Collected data
= = = =
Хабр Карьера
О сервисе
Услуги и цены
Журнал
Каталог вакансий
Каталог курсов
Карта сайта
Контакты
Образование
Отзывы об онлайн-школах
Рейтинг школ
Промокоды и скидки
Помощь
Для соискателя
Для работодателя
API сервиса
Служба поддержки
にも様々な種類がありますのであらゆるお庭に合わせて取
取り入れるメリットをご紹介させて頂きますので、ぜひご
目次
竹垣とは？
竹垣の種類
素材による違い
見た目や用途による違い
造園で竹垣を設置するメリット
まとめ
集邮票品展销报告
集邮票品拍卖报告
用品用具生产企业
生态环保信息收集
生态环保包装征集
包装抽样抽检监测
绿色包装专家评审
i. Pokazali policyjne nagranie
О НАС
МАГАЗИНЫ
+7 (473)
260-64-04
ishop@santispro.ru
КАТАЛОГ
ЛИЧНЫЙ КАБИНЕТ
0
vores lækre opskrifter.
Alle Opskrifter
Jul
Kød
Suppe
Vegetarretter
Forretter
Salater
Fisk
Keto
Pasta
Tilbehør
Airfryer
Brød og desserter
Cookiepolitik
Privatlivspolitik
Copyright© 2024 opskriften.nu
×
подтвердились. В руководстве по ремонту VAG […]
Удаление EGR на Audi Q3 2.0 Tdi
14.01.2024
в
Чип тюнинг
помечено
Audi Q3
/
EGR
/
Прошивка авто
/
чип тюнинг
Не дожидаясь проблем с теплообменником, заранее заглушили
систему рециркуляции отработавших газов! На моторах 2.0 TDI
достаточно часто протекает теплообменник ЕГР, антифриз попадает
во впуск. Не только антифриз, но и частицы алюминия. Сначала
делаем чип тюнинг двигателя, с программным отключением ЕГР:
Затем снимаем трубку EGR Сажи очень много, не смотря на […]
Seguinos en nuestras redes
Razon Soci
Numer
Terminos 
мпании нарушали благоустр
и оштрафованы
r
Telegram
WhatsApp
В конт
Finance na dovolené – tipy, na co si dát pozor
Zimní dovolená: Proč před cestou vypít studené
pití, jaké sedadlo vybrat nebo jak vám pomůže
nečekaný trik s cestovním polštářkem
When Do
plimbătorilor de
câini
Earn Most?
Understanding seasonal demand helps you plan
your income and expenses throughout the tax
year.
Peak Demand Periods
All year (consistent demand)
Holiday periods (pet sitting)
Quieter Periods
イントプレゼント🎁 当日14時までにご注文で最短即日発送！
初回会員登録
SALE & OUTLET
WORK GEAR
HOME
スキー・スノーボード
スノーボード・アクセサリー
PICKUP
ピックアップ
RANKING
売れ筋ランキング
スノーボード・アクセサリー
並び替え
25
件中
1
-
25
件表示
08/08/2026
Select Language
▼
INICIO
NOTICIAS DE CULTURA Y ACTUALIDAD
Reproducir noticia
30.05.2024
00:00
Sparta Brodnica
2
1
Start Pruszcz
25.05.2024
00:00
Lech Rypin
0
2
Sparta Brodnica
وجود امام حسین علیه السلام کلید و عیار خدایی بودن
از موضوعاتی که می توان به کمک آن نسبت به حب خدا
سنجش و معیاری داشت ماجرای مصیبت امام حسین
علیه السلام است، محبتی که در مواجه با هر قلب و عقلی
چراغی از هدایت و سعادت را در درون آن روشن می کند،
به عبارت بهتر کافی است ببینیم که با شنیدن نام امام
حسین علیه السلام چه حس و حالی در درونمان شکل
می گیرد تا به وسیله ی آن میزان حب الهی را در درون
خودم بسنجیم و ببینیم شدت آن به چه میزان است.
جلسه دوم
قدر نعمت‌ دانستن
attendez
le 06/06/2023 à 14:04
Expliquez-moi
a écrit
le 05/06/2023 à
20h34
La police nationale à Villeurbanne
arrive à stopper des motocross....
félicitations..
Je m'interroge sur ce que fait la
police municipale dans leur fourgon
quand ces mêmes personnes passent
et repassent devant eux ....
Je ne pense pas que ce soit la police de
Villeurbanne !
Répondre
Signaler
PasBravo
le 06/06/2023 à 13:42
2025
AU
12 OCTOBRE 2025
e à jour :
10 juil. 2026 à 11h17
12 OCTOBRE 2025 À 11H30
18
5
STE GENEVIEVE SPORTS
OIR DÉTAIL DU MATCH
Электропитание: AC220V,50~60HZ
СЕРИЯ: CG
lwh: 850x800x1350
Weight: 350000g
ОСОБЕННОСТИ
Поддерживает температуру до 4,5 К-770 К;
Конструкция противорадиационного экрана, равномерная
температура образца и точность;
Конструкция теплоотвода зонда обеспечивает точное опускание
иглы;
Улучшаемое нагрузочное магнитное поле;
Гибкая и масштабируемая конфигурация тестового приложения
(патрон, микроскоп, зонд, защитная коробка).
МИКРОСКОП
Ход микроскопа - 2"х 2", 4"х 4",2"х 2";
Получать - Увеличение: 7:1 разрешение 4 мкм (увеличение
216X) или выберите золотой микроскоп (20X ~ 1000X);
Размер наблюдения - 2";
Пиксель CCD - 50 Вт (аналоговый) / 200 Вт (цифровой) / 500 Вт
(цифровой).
= = = =
Reproduce every line of the entries above verbatim, keeping the original order, spelling, and line breaks.

Хабр Карьера
О сервисе
Услуги и цены
Журнал
Каталог вакансий
Каталог курсов
Карта сайта
Контакты
Образование
Отзывы об онлайн-школах
Рейтинг школ
Промокоды и скидки
Помощь
Для соискателя
Для работодателя
API сервиса
Служба поддержки
にも様々な種類がありますのであらゆるお庭に合わせて取
取り入れるメリットをご紹介させて頂きますので、ぜひご
目次
竹垣とは？
竹垣の種類
素材による違い
見た目や用途による違い
造園で竹垣を設置するメリット
まとめ
集邮票品展销报告
集邮票品拍卖报告
用品用具生产企业
生态环保信息收集
生态环保包装征集
包装抽样抽检监测
绿色包装专家评审
i. Pokazali policyjne nagranie
О НАС
МАГАЗИНЫ
+7 (473)
260-64-04
ishop@santispro.ru
КАТАЛОГ
ЛИЧНЫЙ КАБИНЕТ
0
vores lækre opskrifter.
Alle Opskrifter
Jul
Kød
Suppe
Vegetarretter
Forretter
Salater
Fisk
Keto
Pasta
Tilbehør
Airfryer
Brød og desserter
Cookiepolitik
Privatlivspolitik
Copyright© 2024 opskriften.nu
×
подтвердились. В руководстве по ремонту VAG […]
Удаление EGR на Audi Q3 2.0 Tdi
14.01.2024
в
Чип тюнинг
помечено
Audi Q3
/
EGR
/
Прошивка авто
/
чип тюнинг
Не дожидаясь проблем с теплообменником, заранее заглушили
систему рециркуляции отработавших газов! На моторах 2.0 TDI
достаточно часто протекает теплообменник ЕГР, антифриз попадает
во впуск. Не только антифриз, но и частицы алюминия. Сначала
делаем чип тюнинг двигателя, с программным отключением ЕГР:
Затем снимаем трубку EGR Сажи очень много, не смотря на […]
Seguinos en nuestras redes
Razon Soci
Numer
Terminos 
мпании нарушали благоустр
и оштрафованы
r
Telegram
WhatsApp
В конт
Finance na dovolené – tipy, na co si dát pozor
Zimní dovolená: Proč před cestou vypít studené
pití, jaké sedadlo vybrat nebo jak vám pomůže
nečekaný trik s cestovním polštářkem
When Do
plimbătorilor de
câini
Earn Most?
Understanding seasonal demand helps you plan
your income and expenses throughout the tax
year.
Peak Demand Periods
All year (consistent demand)
Holiday periods (pet sitting)
Quieter Periods
イントプレゼント🎁 当日14時までにご注文で最短即日発送！
初回会員登録
SALE & OUTLET
WORK GEAR
HOME
スキー・スノーボード
スノーボード・アクセサリー
PICKUP
ピックアップ
RANKING
売れ筋ランキング
スノーボード・アクセサリー
並び替え
25
件中
1
-
25
件表示
08/08/2026
Select Language
▼
INICIO
NOTICIAS DE CULTURA Y ACTUALIDAD
Reproducir noticia
30.05.2024
00:00
Sparta Brodnica
2
1
Start Pruszcz
25.05.2024
00:00
Lech Rypin
0
2
Sparta Brodnica
وجود امام حسین علیه السلام کلید و عیار خدایی بودن
از موضوعاتی که می توان به کمک آن نسبت به حب خدا
سنجش و معیاری داشت ماجرای مصیبت امام حسین
علیه السلام است، محبتی که در مواجه با هر قلب و عقلی
چراغی از هدایت و سعادت را در درون آن روشن می کند،
به عبارت بهتر کافی است ببینیم که با شنیدن نام امام
حسین علیه السلام چه حس و حالی در درونمان شکل
می گیرد تا به وسیله ی آن میزان حب الهی را در درون
خودم بسنجیم و ببینیم شدت آن به چه میزان است.
جلسه دوم
قدر نعمت‌ دانستن
attendez
le 06/06/2023 à 14:04
Expliquez-moi
a écrit
le 05/06/2023 à
20h34
La police nationale à Villeurbanne
arrive à stopper des motocross....
félicitations..
Je m'interroge sur ce que fait la
police municipale dans leur fourgon
quand ces mêmes personnes passent
et repassent devant eux ....
Je ne pense pas que ce soit la police de
Villeurbanne !
Répondre
Signaler
PasBravo
le 06/06/2023 à 13:42
2025
AU
12 OCTOBRE 2025
e à jour :
10 juil. 2026 à 11h17
12 OCTOBRE 2025 À 11H30
18
5
STE GENEVIEVE SPORTS
OIR DÉTAIL DU MATCH
Электропитание: AC220V,50~60HZ
СЕРИЯ: CG
lwh: 850x800x1350
Weight: 350000g
ОСОБЕННОСТИ
Поддерживает температуру до 4,5 К-770 К;
Конструкция противорадиационного экрана, равномерная
температура образца и точность;
Конструкция теплоотвода зонда обеспечивает точное опускание
иглы;
Улучшаемое нагрузочное магнитное поле;
Гибкая и масштабируемая конфигурация тестового приложения
(патрон, микроскоп, зонд, защитная коробка).
МИКРОСКОП
Ход микроскопа - 2"х 2", 4"х 4",2"х 2";
Получать - Увеличение: 7:1 разрешение 4 мкм (увеличение
216X) или выберите золотой микроскоп (20X ~ 1000X);
Размер наблюдения - 2";
Пиксель CCD - 50 Вт (аналоговый) / 200 Вт (цифровой) / 500 Вт
(цифровой).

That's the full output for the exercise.